No seu terreno, está a ‘nascer’ o seu novo ateliê. Um edifício de grande escala, com paredes feitas de pequenos tijolos de Portugal e de madeira trazida de França, que também impressiona no interior, igualmente com grandes pilares e vigas e telhado em madeira e chão em pedra, esta originária do Alentejo.
E uma réplica quase fiel daquele que tinha em Xangai, mas foi destruído pelas autoridades em 2010, logo após o ter terminado, conta. Só que esse era feito em betão e este, designado como ateliê mas que Ai Weiwei pretende manter vazio, é mais conceptual, com juntas secretas, sem qualquer prego ou parafuso, e com o telhado rodado um grau, para dificultar ainda mais o encaixar do ‘puzzle’.
“Criei uma grande confusão. Fui muito subversivo”, mas “acho que vai ser uma ótima mensagem política”, que mostra que “uma ordem forte e a desordem” pode “conviver harmoniosamente”, afirma, admitindo, contudo, que “ninguém” lhe pediu “para ser político”.

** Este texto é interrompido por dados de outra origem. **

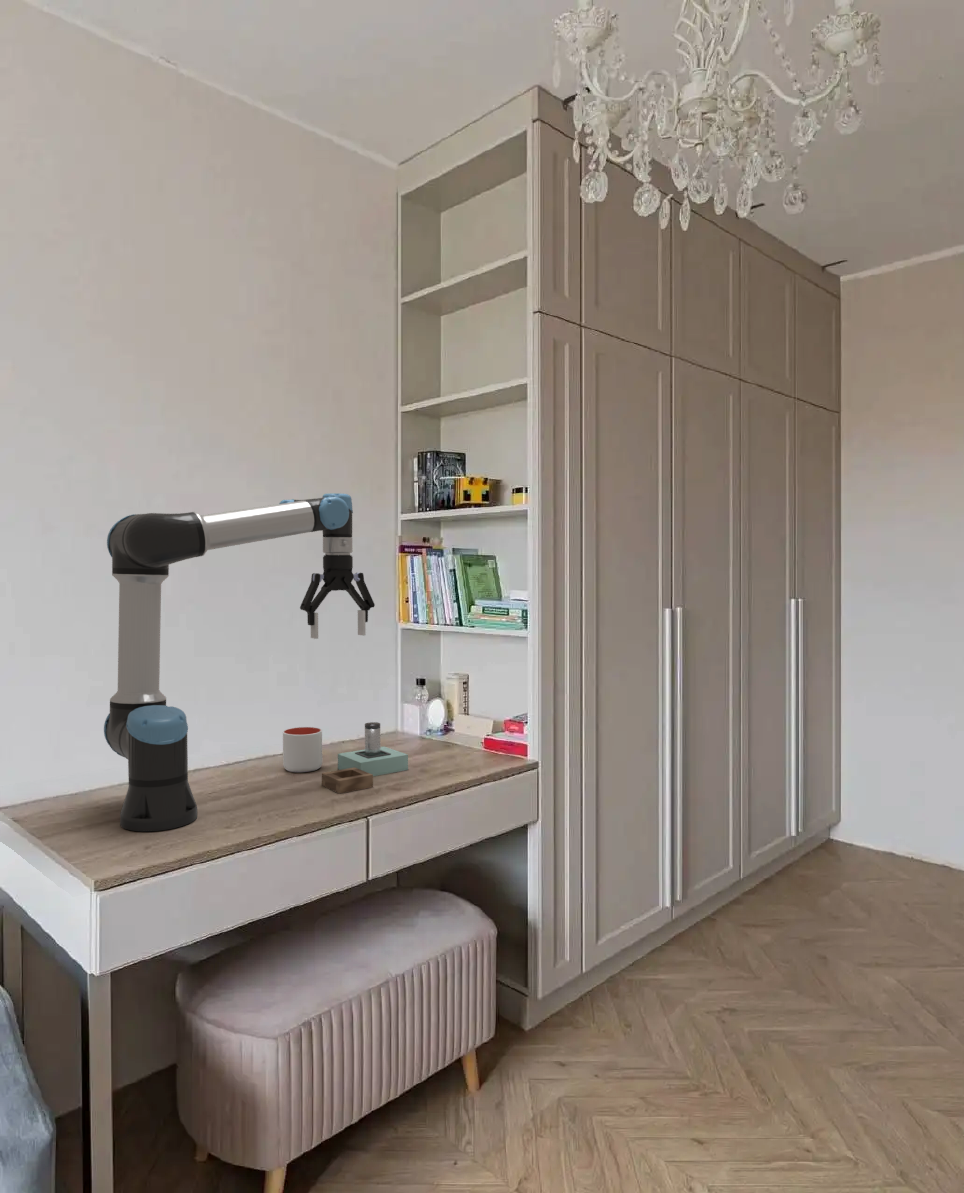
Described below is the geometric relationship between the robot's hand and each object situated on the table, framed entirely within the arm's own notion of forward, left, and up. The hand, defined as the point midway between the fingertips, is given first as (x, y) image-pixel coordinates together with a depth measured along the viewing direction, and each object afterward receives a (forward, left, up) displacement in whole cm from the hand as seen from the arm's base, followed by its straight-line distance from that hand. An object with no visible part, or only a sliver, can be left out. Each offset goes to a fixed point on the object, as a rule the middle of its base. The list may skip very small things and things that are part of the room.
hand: (338, 636), depth 217 cm
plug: (+7, -5, -35) cm, 36 cm away
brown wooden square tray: (-6, -15, -35) cm, 38 cm away
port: (+7, -5, -35) cm, 36 cm away
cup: (-7, +7, -35) cm, 36 cm away
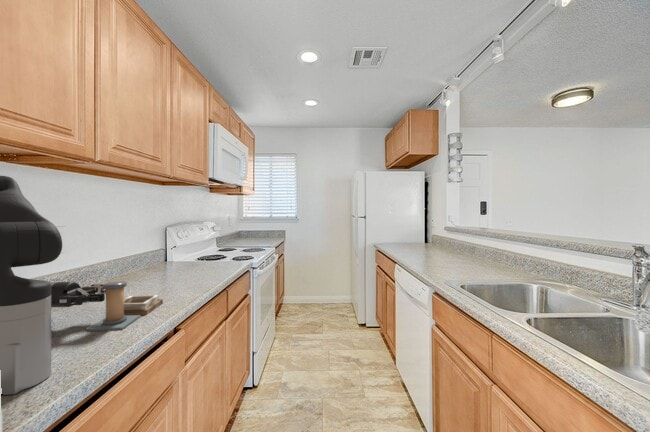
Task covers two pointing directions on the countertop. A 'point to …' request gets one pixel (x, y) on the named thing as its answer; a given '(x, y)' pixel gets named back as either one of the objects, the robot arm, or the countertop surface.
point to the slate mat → (120, 326)
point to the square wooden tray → (141, 304)
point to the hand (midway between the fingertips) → (113, 293)
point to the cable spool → (114, 303)
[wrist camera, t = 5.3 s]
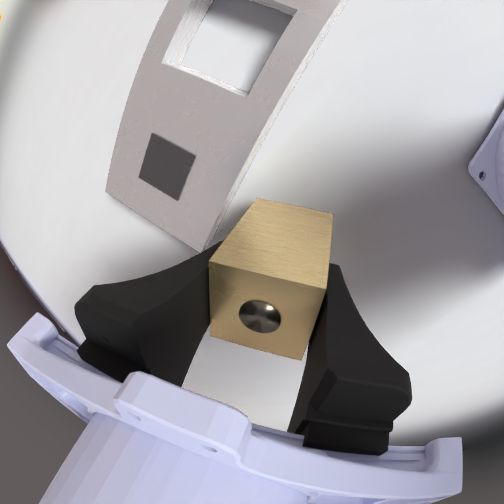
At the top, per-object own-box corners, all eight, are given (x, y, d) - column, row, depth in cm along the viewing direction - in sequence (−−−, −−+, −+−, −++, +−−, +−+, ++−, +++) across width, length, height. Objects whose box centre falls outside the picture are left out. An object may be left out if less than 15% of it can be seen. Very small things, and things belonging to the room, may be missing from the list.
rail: (395, -65, 5) (401, -81, 3) (212, 237, 19) (199, 253, 17) (269, -104, 4) (260, -119, 3) (123, 181, 18) (104, 192, 17)
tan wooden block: (333, 214, 14) (325, 290, 9) (317, 276, 16) (301, 361, 11) (256, 198, 14) (207, 261, 9) (250, 261, 16) (210, 337, 12)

O edifício, cuja construção começou em fevereiro de 2023 e que o artista gostaria que ficasse pronto em fevereiro de 2025 – já percebeu que o tempo é relativo em Portugal -, vai servir “para o vazio”.
“Sou um homem inútil, com um edifício inútil, o que é bom, ser inútil”, ironiza, frisando que, como só tem emoções quando cria um problema e o resolve, foi esse o esforço que fez, na sua herdade alentejana: “Tenho um edifício construído ali. Podem ver o verdadeiro esforço”.
Por isso, Ai Weiwei diz que não sabe se vai ficar “para sempre” no Alentejo. Para ele, “o para sempre talvez sejam só mais uns anos” e, mesmo assim, é melhor não confiar nesta previsão. Mas as suas emoções e obra estão ‘vertidas’ na terra alentejana.